Easy to steal/uninstall
Unfortunately, one of the top benefits of an OBD tracker—easy installation—is also a disadvantage. Since the device is often out in the open, it’s easy for someone to simply remove it if they don’t want to be tracked. Moreover, a person may even accidentally disturb the tracker if it’s in an area where it can be easily bumped.
To prevent intentional or unintentional device removal, the OBD tracker can be sealed away or stowed out of sight with the help of an extension cable. Furthermore, many OBD2 devices have removal alerts, so if someone does unplug it, an alert will be sent to the platform.
Drains car battery
Since OBDII tracking devices draw power from the vehicle, they also take it from the battery. Naturally, many are concerned about the tracker draining the battery but typically this isn’t the case in the short-term since most devices go into low-power Sleep Mode when the ignition is off. However, if vehicle battery life is a concern, you can check the device’s specifications to learn about its power consumption.

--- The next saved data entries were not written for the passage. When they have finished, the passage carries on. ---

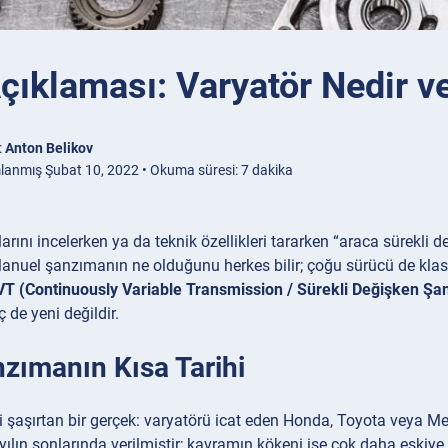
ıklaması: Varyatör Nedir ve
:
Anton Belikov
lanmış Şubat 10, 2022 • Okuma süresi: 7 dakika
arını incelerken ya da teknik özellikleri tararken “araca sürekli 
 Manuel şanzımanın ne olduğunu herkes bilir; çoğu sürücü de klas
VT (Continuously Variable Transmission / Sürekli Değişken Şa
ç de yeni değildir.
zımanın Kısa Tarihi
yi şaşırtan bir gerçek: varyatörü icat eden Honda, Toyota veya Me
yılın sonlarında verilmiştir; kavramın kökeni ise çok daha eskiye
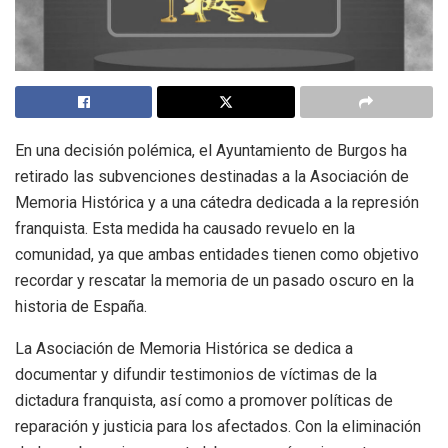
En una decisión polémica, el Ayuntamiento de Burgos ha
retirado las subvenciones destinadas a la Asociación de
Memoria Histórica y a una cátedra dedicada a la represión
franquista. Esta medida ha causado revuelo en la
comunidad, ya que ambas entidades tienen como objetivo
recordar y rescatar la memoria de un pasado oscuro en la
historia de España.
La Asociación de Memoria Histórica se dedica a
documentar y difundir testimonios de víctimas de la
dictadura franquista, así como a promover políticas de
reparación y justicia para los afectados. Con la eliminación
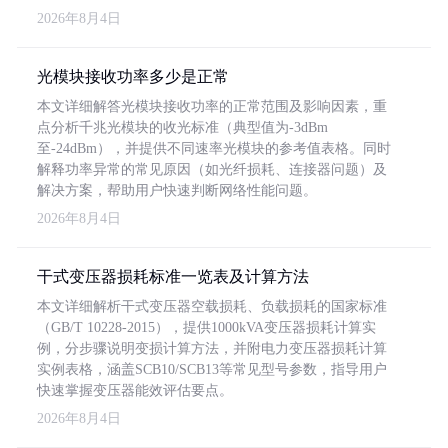
2026年8月4日
光模块接收功率多少是正常
本文详细解答光模块接收功率的正常范围及影响因素，重
点分析千兆光模块的收光标准（典型值为-3dBm
至-24dBm），并提供不同速率光模块的参考值表格。同时
解释功率异常的常见原因（如光纤损耗、连接器问题）及
解决方案，帮助用户快速判断网络性能问题。
2026年8月4日
干式变压器损耗标准一览表及计算方法
本文详细解析干式变压器空载损耗、负载损耗的国家标准
（GB/T 10228-2015），提供1000kVA变压器损耗计算实
例，分步骤说明变损计算方法，并附电力变压器损耗计算
实例表格，涵盖SCB10/SCB13等常见型号参数，指导用户
快速掌握变压器能效评估要点。
2026年8月4日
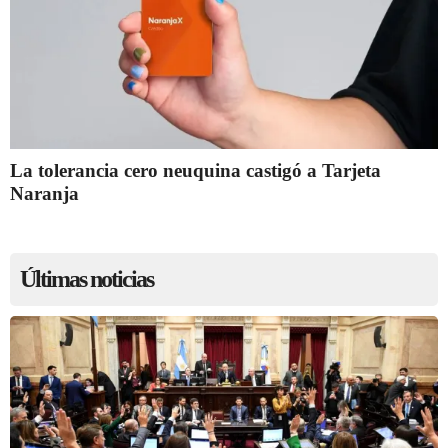
La tolerancia cero neuquina castigó a Tarjeta
Naranja
Últimas noticias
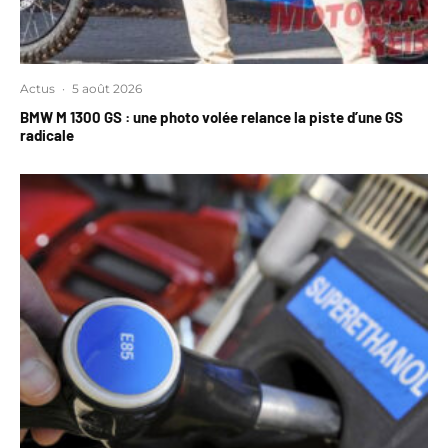
Actus
·
5 août 2026
BMW M 1300 GS : une photo volée relance la piste d’une GS
radicale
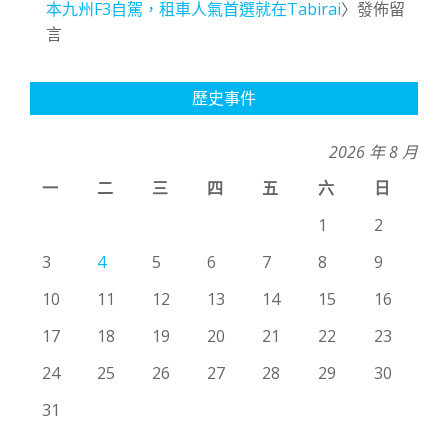
本九州F3自駕，租車人氣首選就在Tabirai
〉發佈留
言
歷史事件
2026 年 8 月
一
二
三
四
五
六
日
1
2
3
4
5
6
7
8
9
10
11
12
13
14
15
16
17
18
19
20
21
22
23
24
25
26
27
28
29
30
31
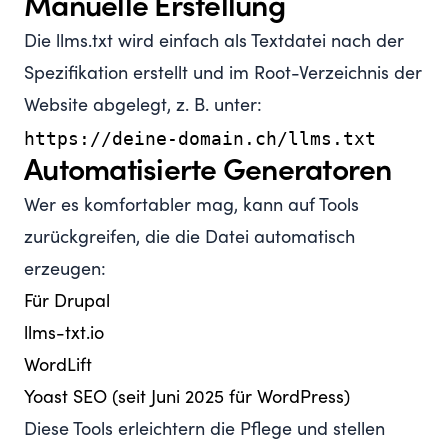
Manuelle Erstellung
Die llms.txt wird einfach als Textdatei nach der
Spezifikation erstellt und im Root-Verzeichnis der
Website abgelegt, z. B. unter:
Automatisierte Generatoren
Wer es komfortabler mag, kann auf Tools
zurückgreifen, die die Datei automatisch
erzeugen:
Für Drupal
llms-txt.io
WordLift
Yoast SEO
(seit Juni 2025 für WordPress)
Diese Tools erleichtern die Pflege und stellen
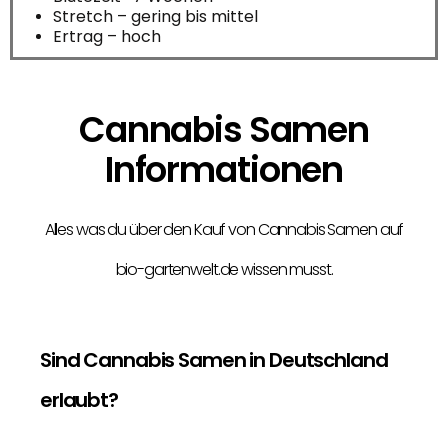
Stretch – gering bis mittel
Ertrag – hoch
Cannabis Samen
Informationen
Alles was du über den Kauf von Cannabis Samen auf
bio-gartenwelt.de wissen musst.
Sind Cannabis Samen in Deutschland
erlaubt?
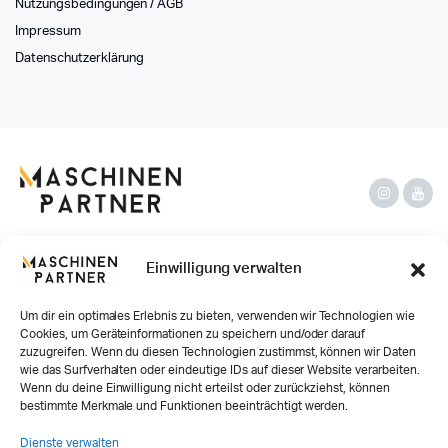
Nutzungsbedingungen / AGB
Impressum
Datenschutzerklärung
Einwilligung verwalten
2026 © Maschinenpartner -
Design by
Contamo Webdesign
Um dir ein optimales Erlebnis zu bieten, verwenden wir Technologien wie
Widerrufsrecht
•
Datenschutzerklärung
•
AGB
•
Impressum
Cookies, um Geräteinformationen zu speichern und/oder darauf
zuzugreifen. Wenn du diesen Technologien zustimmst, können wir Daten
Die abgebildeten Geräte enthalten teilweise Sonderausstattungen, die nicht im Preis
wie das Surfverhalten oder eindeutige IDs auf dieser Website verarbeiten.
inbegriffen sind.
Wenn du deine Einwilligung nicht erteilst oder zurückziehst, können
Alle Preise zzgl. MwSt.
bestimmte Merkmale und Funktionen beeinträchtigt werden.
**Die angegebenen Lieferzeiten verstehen wir als Richtwerte. Je nach Verfügbarkeit und
Auftragslage können im Einzelfall auch Lieferzeiten von bis zu 13 - 15 Wochen möglich sein.
Dienste verwalten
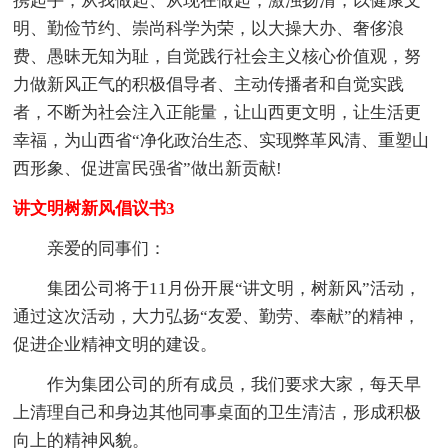
携起手，从我做起、从现在做起，激浊扬清，以健康文
明、勤俭节约、崇尚科学为荣，以大操大办、奢侈浪
费、愚昧无知为耻，自觉践行社会主义核心价值观，努
力做新风正气的积极倡导者、主动传播者和自觉实践
者，不断为社会注入正能量，让山西更文明，让生活更
幸福，为山西省“净化政治生态、实现弊革风清、重塑山
西形象、促进富民强省”做出新贡献!
讲文明树新风倡议书3
亲爱的同事们：
集团公司将于11月份开展“讲文明，树新风”活动，
通过这次活动，大力弘扬“友爱、勤劳、奉献”的精神，
促进企业精神文明的建设。
作为集团公司的所有成员，我们要求大家，每天早
上清理自己和身边其他同事桌面的卫生清洁，形成积极
向上的精神风貌。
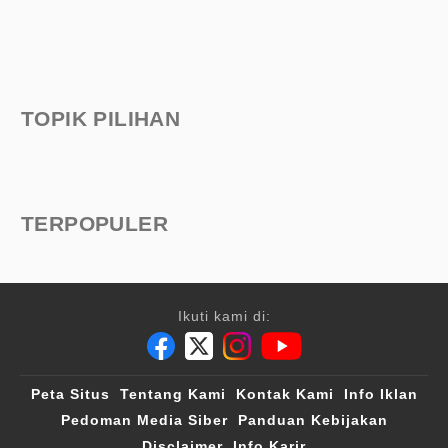
TOPIK PILIHAN
TERPOPULER
Ikuti kami di:
Peta Situs
Tentang Kami
Kontak Kami
Info Iklan
Pedoman Media Siber
Panduan Kebijakan
Disclaimer
Info Karir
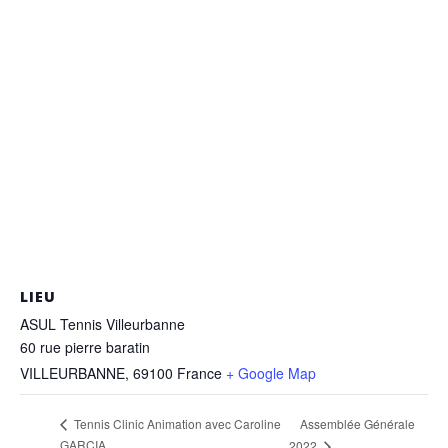
LIEU
ASUL Tennis Villeurbanne
60 rue pierre baratin
VILLEURBANNE
,
69100
France
+ Google Map
Assemblée Générale
Tennis Clinic Animation avec Caroline
GARCIA
2022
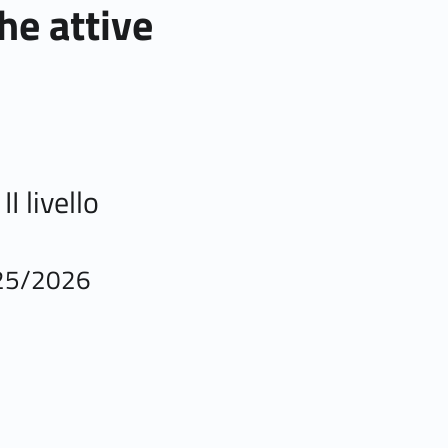
he attive
I livello
025/2026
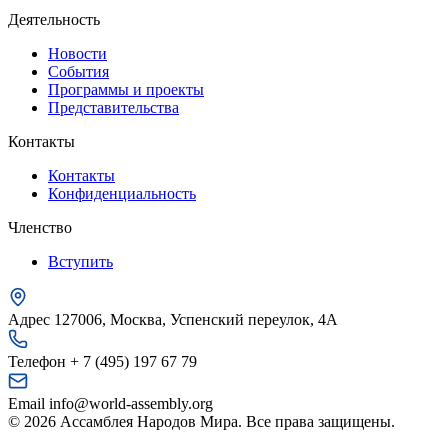
Деятельность
Новости
События
Программы и проекты
Представительства
Контакты
Контакты
Конфиденциальность
Членство
Вступить
Адрес
127006, Москва, Успенский переулок, 4А
Телефон
+ 7 (495) 197 67 79
Email
info@world-assembly.org
© 2026 Ассамблея Народов Мира. Все права защищены.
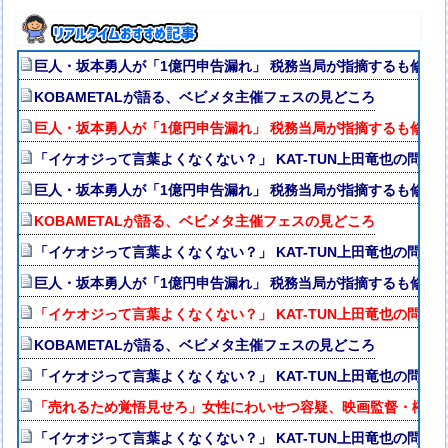
巨人・坂本勇人が「1億円申告漏れ」 税務当局が指摘するも修正
KOBAMETALが語る、ベビメタ主催フェスの見どころ
巨人・坂本勇人が「1億円申告漏れ」 税務当局が指摘するも修正
「イケオジって言葉よくなくない？」 KAT-TUN上田竜也の問題
巨人・坂本勇人が「1億円申告漏れ」 税務当局が指摘するも修正
KOBAMETALが語る、ベビメタ主催フェスの見どころ
「イケオジって言葉よくなくない？」 KAT-TUN上田竜也の問題
巨人・坂本勇人が「1億円申告漏れ」 税務当局が指摘するも修正
「イケオジって言葉よくなくない？」 KAT-TUN上田竜也の問題
KOBAMETALが語る、ベビメタ主催フェスの見どころ
「イケオジって言葉よくなくない？」 KAT-TUN上田竜也の問題
「売れるため覚悟見せろ」女性にわいせつ容疑、映画監督・榊英
「イケオジって言葉よくなくない？」 KAT-TUN上田竜也の問題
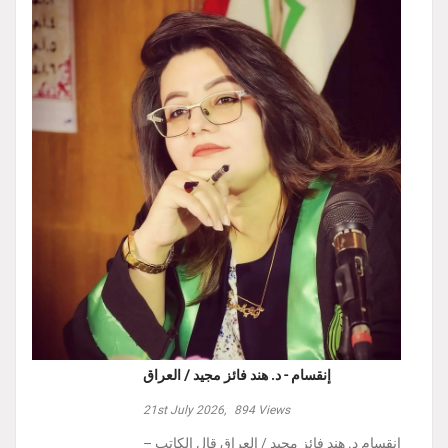
إنقسام - د. هند فائز مجيد / العراق
21st July 2026,
894
Views
إنقسام د. هند فائز مجيد / العراق ‏قال الكاتب –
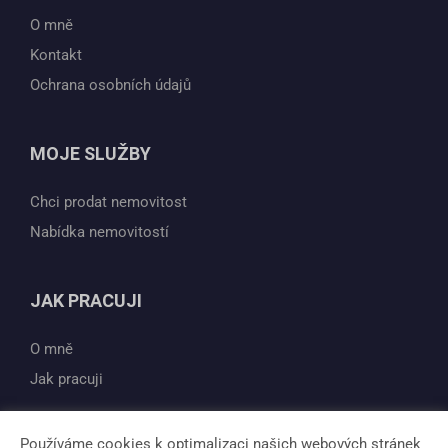
O mně
Kontakt
Ochrana osobních údajů
MOJE SLUŽBY
Chci prodat nemovitost
Nabídka nemovitostí
JAK PRACUJI
O mně
Jak pracuji
Používáme cookies k optimalizaci našich webových stránek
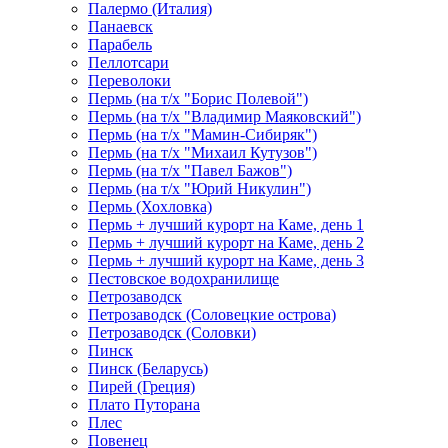
Палермо (Италия)
Панаевск
Парабель
Пеллотсари
Переволоки
Пермь (на т/х "Борис Полевой")
Пермь (на т/х "Владимир Маяковский")
Пермь (на т/х "Мамин-Сибиряк")
Пермь (на т/х "Михаил Кутузов")
Пермь (на т/х "Павел Бажов")
Пермь (на т/х "Юрий Никулин")
Пермь (Хохловка)
Пермь + лучший курорт на Каме, день 1
Пермь + лучший курорт на Каме, день 2
Пермь + лучший курорт на Каме, день 3
Пестовское водохранилище
Петрозаводск
Петрозаводск (Соловецкие острова)
Петрозаводск (Соловки)
Пинск
Пинск (Беларусь)
Пирей (Греция)
Плато Путорана
Плес
Повенец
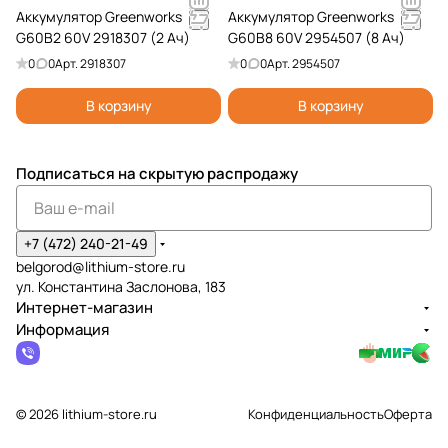
Аккумулятор Greenworks
Аккумулятор Greenworks
G60B2 60V 2918307 (2 Ач)
G60B8 60V 2954507 (8 Ач)
0
0
Арт.
2918307
0
0
Арт.
2954507
В корзину
В корзину
Подписаться
на скрытую распродажу
+7 (472) 240-21-49
belgorod@lithium-store.ru
ул. Константина Заслонова, 183
Интернет-магазин
Информация
© 2026 lithium-store.ru
Конфиденциальность
Оферта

In recent years, several companies have been found to have OBDII trackers that are vulnerable to external attacks. Under certain conditions, a hacker could potentially access a car’s computer and tell it to brake or accelerate independent of your command. Primarily, this is the result of poor system administration, including unencrypted networks.
What is certification and what does it entail?
GPS tracker certification documents describe which carriers a device can operate with. They also show that a device is compliant with various health and safety review organizations. Different countries and regions have different laws regarding compliance, so it’s important that the OBD tracker you choose is certified where you live. You can check with the manufacturer for a device’s complete certification.